Hibernation: Nature’s Nap Time

Ice cascades off a waterfall.
Winter has two big problems for animals. There’s less food and it is intensely cold.

Shenandoah National Park - NPS Photo

Did your teacher ever tell you that every square is a rectangle, but not every rectangle is a square? Similarly, hibernation is a type of dormancy, but not all dormant animals hibernate. That’s because hibernation is a really specific kind of dormancy.

Dormancy describes an animal that has slowed down its bodily functions for a little while, but hibernation has some very specific rules.

There are lots of different kinds of dormancy...

Winter has two big problems for animals. There’s less food and it is intensely cold. These environmental stressors cause a wide variety of animals to go into a state of dormancy. While hibernation is often used to describe any animal that goes into dormancy in the winter, there are three very specific requirements for an animal to be considered a true hibernator: reduced metabolism, slower heart rate, and lowered body temperature.

A much broader array of animals experience forms of dormancy other than true hibernation. For instance, brumation is another, special kind of dormancy that snakes and other reptiles use. While their metabolism does decrease, the drop is forced by the cold weather since reptiles can’t create their own body heat. This temperature change also means that reptiles can’t digest food for the whole winter. Instead, they spend the winter months in brumation waiting for warm weather to return.

Most animals going into dormancy need to store enough food or fat to last the entire winter though! Larger species, like bears, eat tons of food in the summer and early fall and convert it into fat to use over the winter. However, smaller species, like squirrels and mice, store food to eat slowly over the course of the winter.

The dormancy line-up

A ground squirrel surveying its surroundings.
Arctic Ground Squirrels spend 7 to 8 months in hibernation every year.

Denali National Park and Preserve - Mary Lewandowski


Rodents are the champions of hibernation. In addition to the many rodent species that store food and reduce their heart rate and metabolism, certain rodents can significantly drop their body temperature during the winter months. Arctic ground squirrels, who usually have a body temperature of 99 degrees Fahrenheit, can drop as low as 27 degrees Fahrenheit! This below-freezing body temperature can last for a few weeks before the squirrels have to briefly wake up and warm up. Then it’s back to hibernating and waiting for warm weather to return.

A frog hiding in short grass.
Southern Leopard Frogs live throughout the southeast coast.

Timucuan Ecological and Historic Preserve - Briana Smrekar


Frogs and other amphibians need to hide from both extreme cold and extreme dryness that can happen during the winter. To survive, they find a variety of niches to hide away from the elements. Lots of amphibians will spend their dormancy together in large groups. Southern Leopard Frogs spend the winter in unfrozen bodies of water, but some other species will hide in dry burrows.
Black bears climbing a tree.
Black bear cubs are born in January, while their mother is dormant.

Big Bend National Park- NPS Photo


Guess what? Bears aren’t true hibernators because their body temperatures don’t drop during the winter. That’s right, bears technically don’t hibernate! However, they are really good at dormancy. Every year, hundreds of thousands of bears in the United States slow down their bodily functions to outlast food scarcity in the winter. Did you know that black bears as far south as Texas and Florida will go dormant in the winter because of a lack of food? Even though it’s not usually snowy and cold, the reduced food availability means it’s time for a nice, long bear nap.
A snake coiled in lush greenery.
Black rat snakes are non-venomous constrictors, like pythons!
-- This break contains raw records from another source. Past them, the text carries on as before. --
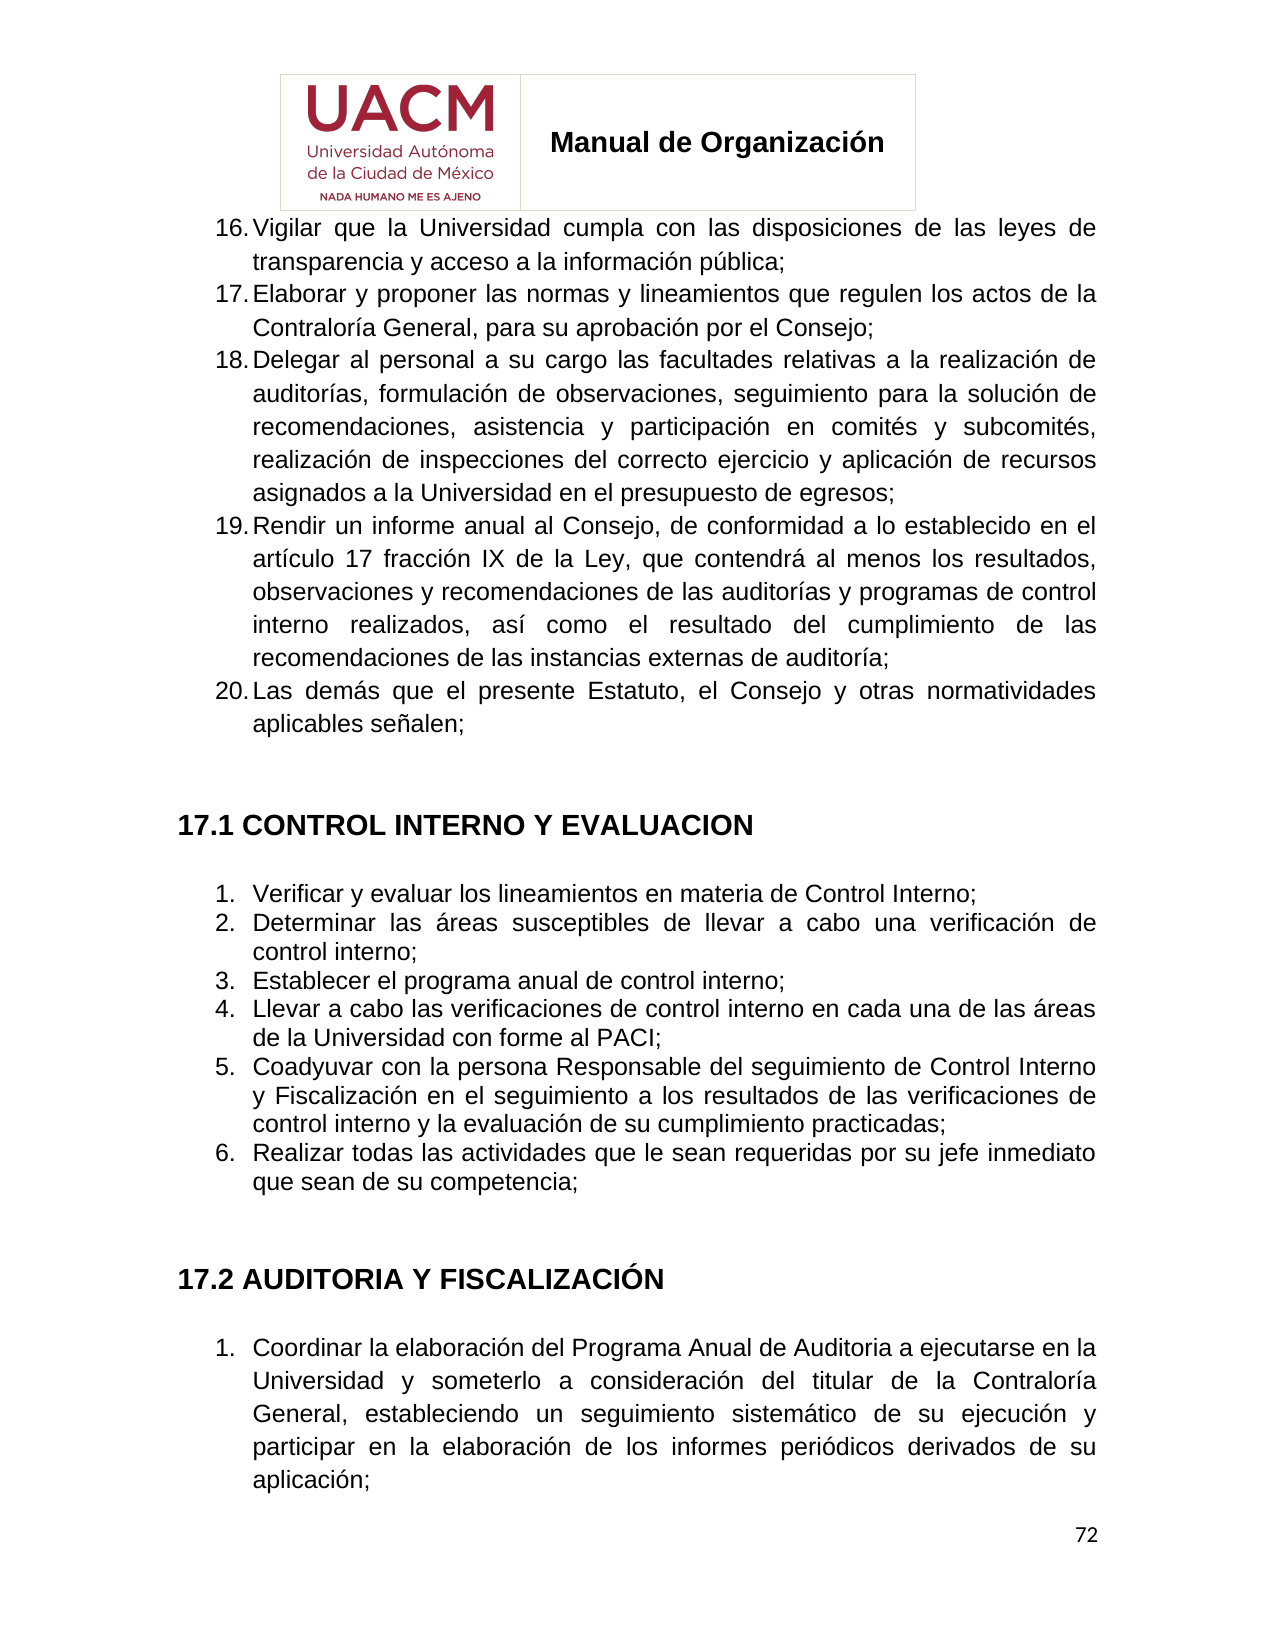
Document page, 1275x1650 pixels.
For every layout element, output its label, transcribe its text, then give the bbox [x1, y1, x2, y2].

text 17.2 AUDITORIA Y FISCALIZACIÓN [177, 1262, 1098, 1295]
list Llevar a cabo las verificaciones de control interno en cada una de las áreas de la Universidad con forme al PACI; [215, 994, 1098, 1052]
list Establecer el programa anual de control interno; [215, 966, 1098, 994]
list Determinar las áreas susceptibles de llevar a cabo una verificación de control interno; [215, 908, 1098, 966]
list Delegar al personal a su cargo las facultades relativas a la realización de auditorías, formulación de observaciones, seguimiento para la solución de recomendaciones, asistencia y participación en comités y subcomités, realización de inspecciones del correcto ejercicio y aplicación de recursos asignados a la Universidad en el presupuesto de egresos; [215, 346, 1098, 506]
list Coordinar la elaboración del Programa Anual de Auditoria a ejecutarse en la Universidad y someterlo a consideración del titular de la Contraloría General, estableciendo un seguimiento sistemático de su ejecución y participar en la elaboración de los informes periódicos derivados de su aplicación; [215, 1333, 1098, 1494]
list Coadyuvar con la persona Responsable del seguimiento de Control Interno y Fiscalización en el seguimiento a los resultados de las verificaciones de control interno y la evaluación de su cumplimiento practicadas; [215, 1052, 1098, 1138]
picture [295, 83, 506, 202]
list Elaborar y proponer las normas y lineamientos que regulen los actos de la Contraloría General, para su aprobación por el Consejo; [215, 279, 1098, 341]
list Verificar y evaluar los lineamientos en materia de Control Interno; [215, 879, 1098, 908]
list Las demás que el presente Estatuto, el Consejo y otras normatividades aplicables señalen; [215, 676, 1098, 737]
list Realizar todas las actividades que le sean requeridas por su jefe inmediato que sean de su competencia; [215, 1138, 1098, 1196]
list Rendir un informe anual al Consejo, de conformidad a lo establecido en el artículo 17 fracción IX de la Ley, que contendrá al menos los resultados, observaciones y recomendaciones de las auditorías y programas de control interno realizados, así como el resultado del cumplimiento de las recomendaciones de las instancias externas de auditoría; [215, 511, 1098, 671]
list Vigilar que la Universidad cumpla con las disposiciones de las leyes de transparencia y acceso a la información pública; [215, 213, 1098, 275]
text 17.1 CONTROL INTERNO Y EVALUACION [177, 808, 1098, 841]
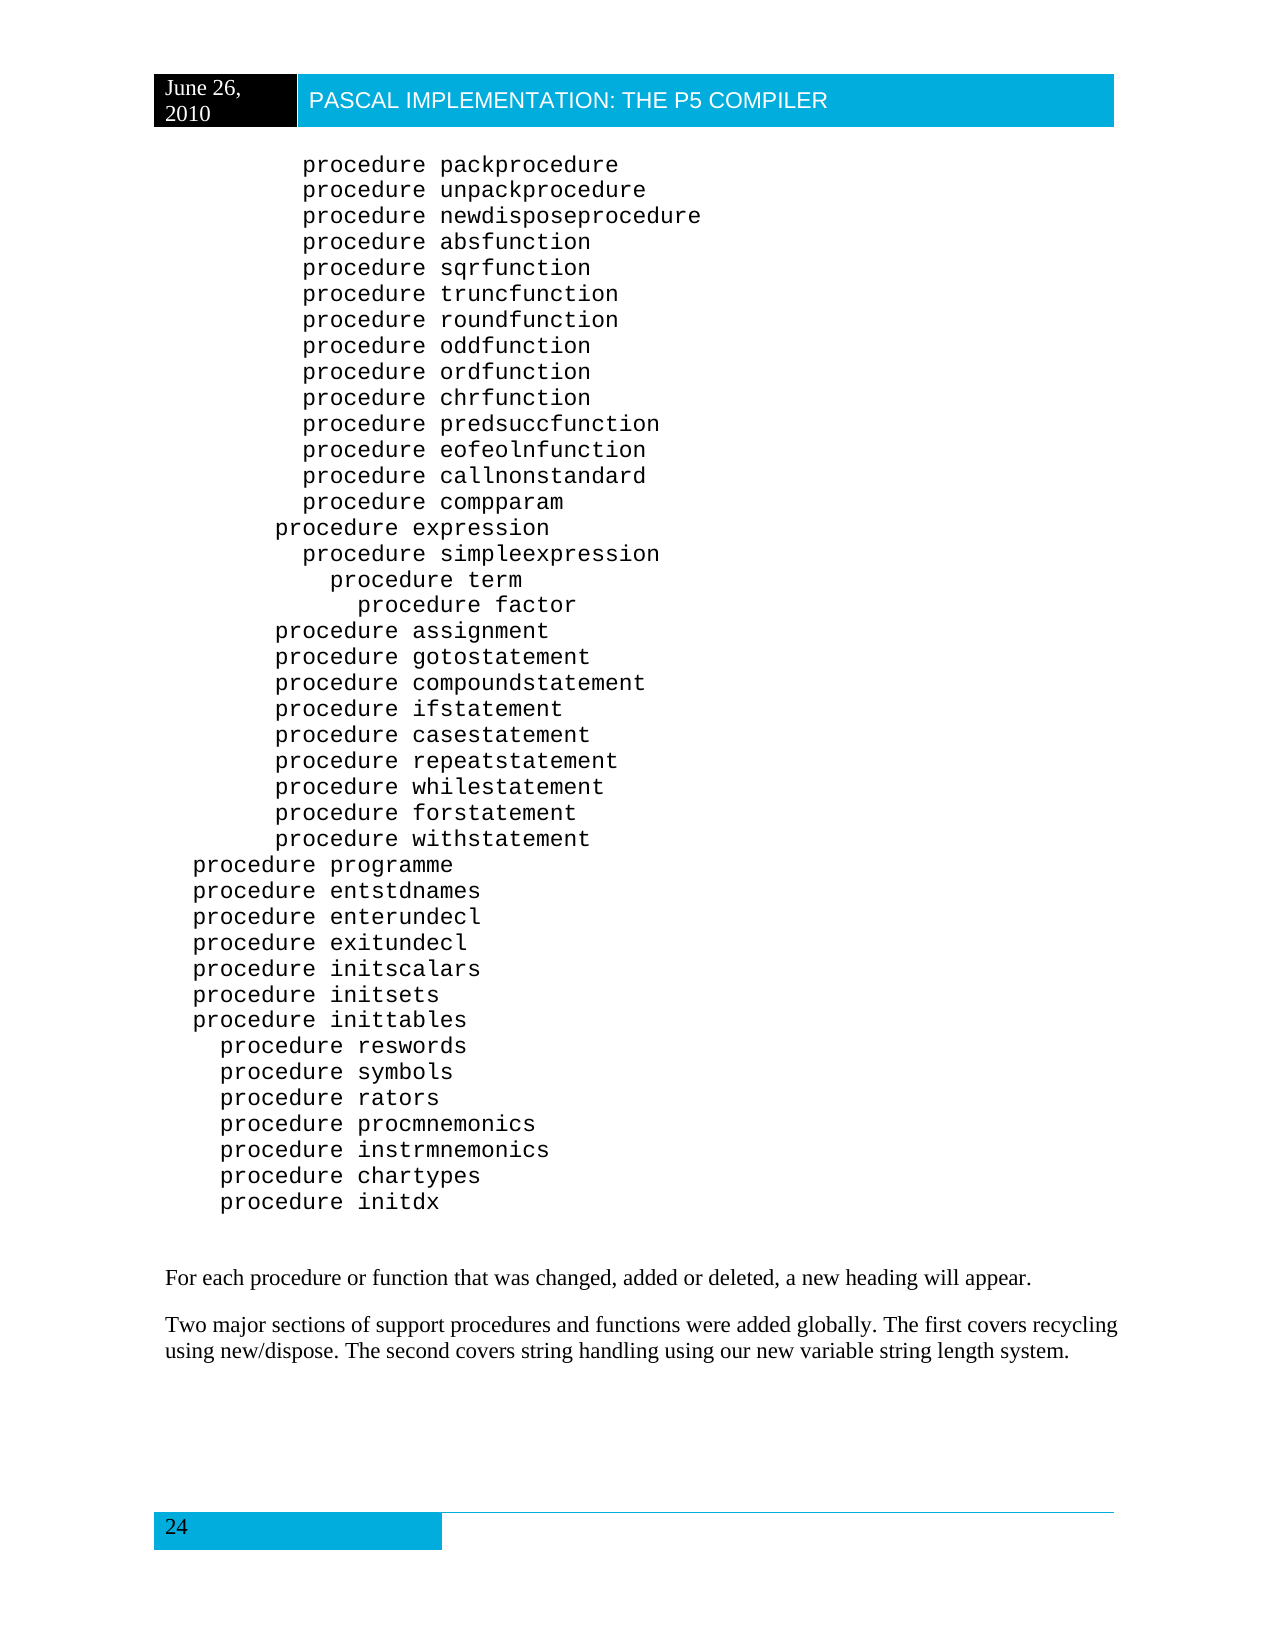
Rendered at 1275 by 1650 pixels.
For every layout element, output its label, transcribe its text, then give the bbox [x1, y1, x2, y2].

text procedure initsets [165, 983, 1125, 1009]
text procedure term [165, 568, 1125, 594]
text procedure enterundecl [165, 905, 1125, 931]
text procedure absfunction [165, 231, 1125, 257]
text procedure factor [165, 594, 1125, 620]
text procedure repeatstatement [165, 749, 1125, 775]
text procedure assignment [165, 620, 1125, 646]
text procedure ordfunction [165, 360, 1125, 386]
text Two major sections of support procedures and functions were added globally. The first covers recycling using new/dispose. The second covers string handling using our new variable string length system. [165, 1311, 1125, 1363]
text procedure unpackprocedure [165, 179, 1125, 205]
text procedure packprocedure [165, 153, 1125, 179]
text procedure expression [165, 516, 1125, 542]
text procedure entstdnames [165, 879, 1125, 905]
text procedure predsuccfunction [165, 412, 1125, 438]
text procedure compparam [165, 490, 1125, 516]
text procedure instrmnemonics [165, 1138, 1125, 1164]
text procedure rators [165, 1087, 1125, 1113]
text procedure symbols [165, 1061, 1125, 1087]
text procedure exitundecl [165, 931, 1125, 957]
text procedure casestatement [165, 723, 1125, 749]
text For each procedure or function that was changed, added or deleted, a new heading will appear. [165, 1263, 1125, 1290]
text procedure gotostatement [165, 646, 1125, 672]
text procedure chartypes [165, 1164, 1125, 1190]
text procedure chrfunction [165, 386, 1125, 412]
text procedure whilestatement [165, 775, 1125, 801]
text procedure procmnemonics [165, 1113, 1125, 1138]
text procedure roundfunction [165, 308, 1125, 334]
text procedure eofeolnfunction [165, 438, 1125, 464]
text procedure inittables [165, 1009, 1125, 1035]
text procedure forstatement [165, 801, 1125, 827]
text procedure reswords [165, 1035, 1125, 1061]
text procedure sqrfunction [165, 257, 1125, 283]
text procedure programme [165, 853, 1125, 879]
text procedure simpleexpression [165, 542, 1125, 568]
text procedure callnonstandard [165, 464, 1125, 490]
text procedure newdisposeprocedure [165, 205, 1125, 231]
text procedure initdx [165, 1190, 1125, 1216]
text procedure ifstatement [165, 698, 1125, 723]
text procedure compoundstatement [165, 672, 1125, 698]
text procedure oddfunction [165, 334, 1125, 360]
text procedure truncfunction [165, 283, 1125, 308]
text procedure withstatement [165, 827, 1125, 853]
text procedure initscalars [165, 957, 1125, 983]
New River Gorge National River - Dave Bieri


Reptiles brumate starting in late autumn, and while they do need to drink water throughout the winter, they will not eat during the cold months. Brumation is triggered by cold weather and fewer hours of daylight, similar to hibernation. The black rat snake is sometimes called a “pilot snake” because people used to believe they guided other snakes to winter brumation spots. These spots, called hibernaculum, are filled with multiple snakes that spend the winter together.
A bat flying out of a cave.
Bats live all over the world—in caves and trees, under bridges, and in mines and other structures.

Lake Mead National Recreation Area - NPS Photo


Certain species of bats are another kind of true hibernators, with their metabolism, heart rate, and body temperature all dropping when they’re waiting out the cold or waiting for food to become plentiful in the spring. These amazing mammals roost in places like caves, old mine shafts, or under bridges during the winter. Some species even combine winter survival strategies and hibernate for parts of the season before migrating to warmer areas.
We may not be going dormant this winter, but animals across the country will. So remember, animals don’t disappear when the cold comes. They’re just waiting for the perfect moment to wake up and find something tasty to eat. Not too different from some people I know!